Hi guys, I've been playing car games for ages and I've always used a joystick (PS2) and the keyboard (PC) These days car games are designed to be played with a steering wheel (some of them) so my keyboard cant handle it, I bought NFS Shift 2 the other day and I can't play it because the cars end up in the wall or on the grass! TDU2 works ok but that is it, I also have GRID and have had it for about 2-3 years I think and I've never been able to play it because of the same problems I have with Shift2. I have a little money saved up so I was thinking about getting myself a little treat in a proper steering wheel. So my question is...

Is it any good ? i.e worth the money ? 

Any other steering wheels I should check out ?

Thanks in advance. 

Ingo


----------



## tmitch45 (Jul 29, 2006)

I don't have the G27 wheel but have the Logitech driving force GT wheel and it has improved the experience of playing racing games and I think it makes it easier in some respects. I currently use it for Drit 2 and 3, GT5 and F1 2011. It works really well with all those games especially GT5 because of the buttons on the wheel which are designed to work with the game. Its also great with F1 2011 as the buttons on the wheel operate KERS and DRS so you feel very involved. For some reason though it doesn't work well with Grid for what ever reason, it might just be me and I might need to play around with the settings a bit. The other games worked well without any tweeking. If the G27 is anything like the GT5 wheel you will have a blast. If your interested in the GT5 wheel I'm sure its cheapest from argos at about £89.99. If your on a budget I can't fault the wheel however if you have the cash the G27 looks a high quality product and will give you the advantage of a clutch and 'H' pattern shifter as well as the flappy paddles. If you get the chance I'd see if you can try both wheels and on the games you will mostly use them on before making a decision. Hope that helps bud.


----------



## clay (Nov 10, 2005)

Hi there, 

If you have the money, G27 all the way. 
I have it, and simply love it. I usually play WRC and GT5 on ps3, and it is simply awsome. The force feedback and the game feeling experience is fantastic. 

In GT5, using the clutch and the H-six gear stick is almost like as driving a real car.
As I said, if you have the money and love a real good experience in simulation, go for it. In other hand, the Driving force GT is also a very good wheel and slightly cheaper. 

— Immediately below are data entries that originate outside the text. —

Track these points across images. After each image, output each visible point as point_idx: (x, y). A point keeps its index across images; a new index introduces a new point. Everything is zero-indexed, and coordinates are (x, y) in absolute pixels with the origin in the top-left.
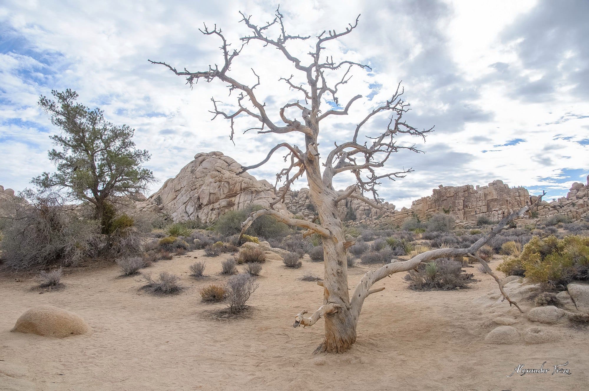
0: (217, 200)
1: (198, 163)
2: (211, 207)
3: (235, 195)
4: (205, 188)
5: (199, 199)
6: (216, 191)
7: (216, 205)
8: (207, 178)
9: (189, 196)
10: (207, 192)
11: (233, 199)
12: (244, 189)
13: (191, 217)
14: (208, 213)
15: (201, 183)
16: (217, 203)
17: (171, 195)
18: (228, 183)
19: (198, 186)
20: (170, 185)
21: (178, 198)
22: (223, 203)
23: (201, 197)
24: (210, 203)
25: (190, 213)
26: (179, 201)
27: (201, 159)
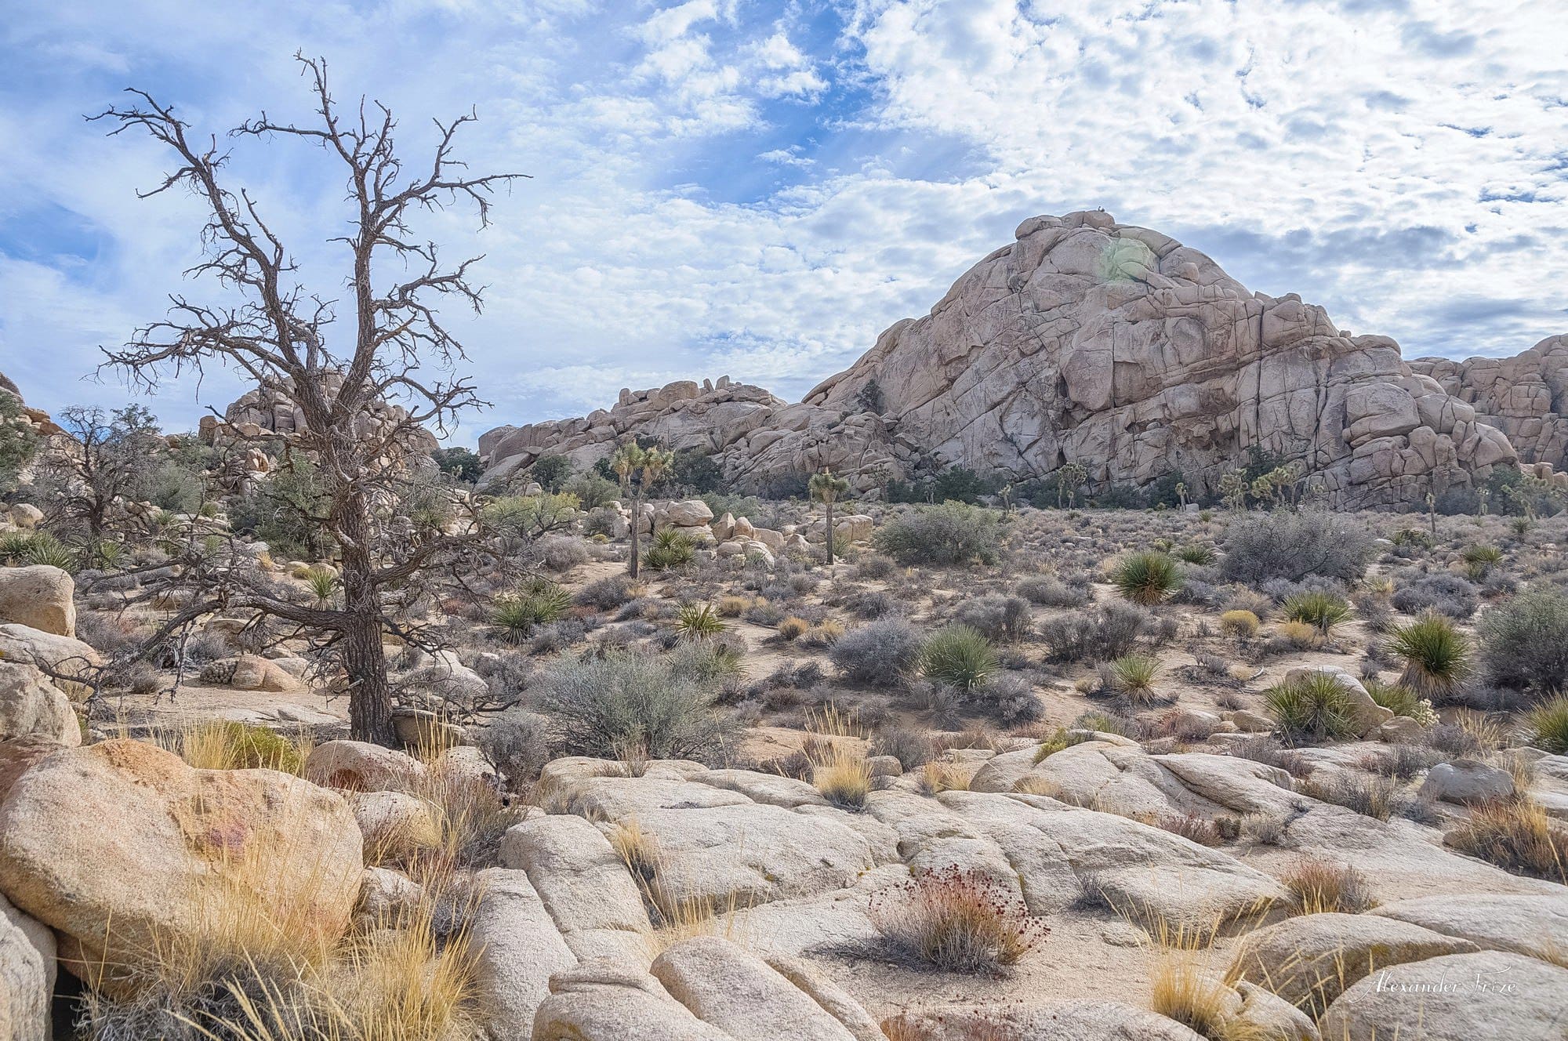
0: (1154, 387)
1: (1030, 258)
2: (1125, 416)
3: (1235, 366)
4: (1088, 345)
5: (1062, 385)
6: (1145, 352)
7: (1150, 410)
8: (1086, 306)
9: (1012, 379)
10: (1102, 359)
11: (1227, 384)
12: (1277, 345)
13: (1029, 456)
14: (1114, 439)
15: (1065, 325)
16: (1153, 403)
17: (929, 378)
18: (1198, 320)
19: (1049, 337)
20: (911, 343)
21: (959, 386)
22: (1185, 400)
23: (1073, 378)
24: (1115, 402)
25: (1025, 441)
26: (968, 398)
27: (1044, 237)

I have a homemade ****pit only for this, and sometimes I take all night long distracted on gaming. So be carefully with that too. lol 

cheers


----------



## Ingo (Oct 13, 2010)

Thanks guys 

I don't have a PS3 only a PC at the moment, hoping the steering wheel will be good with Shift 2 and TDU2.

Thanks again


----------



## Grawschbags (Apr 15, 2010)

I'm another fan of the G27. I have mine mounted on the Wheel Stand Pro - also a quality piece of kit. Can be folded up for storage without having to take the wheel off and it's as solid as a rock!

I believe GT5 has just done an update so that the G27 is a supported wheel.

If your just a casual gamer, I would opt for the cheaper DFGT. I often wonder why I spent soooo much on a wheel as I don't get enough use out of it these days.

The response of the wheel, the customisation and the force feedback certainly adds to the experience.

I wouldn't be without a wheel now for playing racing games/sims. Be prepared to p!ss off those around you though as the force feedback resonates through the whole house! :driver:

Cheers,
G.


----------



## Ingo (Oct 13, 2010)

Good to have another + post for the G27 I'm getting it 100%, been reading/viewing reviews and it all seems to be good! just need to reinstall W7 si I can play Shift2 it's lagging like crazy if I try to play it! The computer's full of movies and junk so a usb hard disk is on it's way aswell 1.5TB 

I live alone with 2 cats so there will be no problem mate! 

Thanks again


----------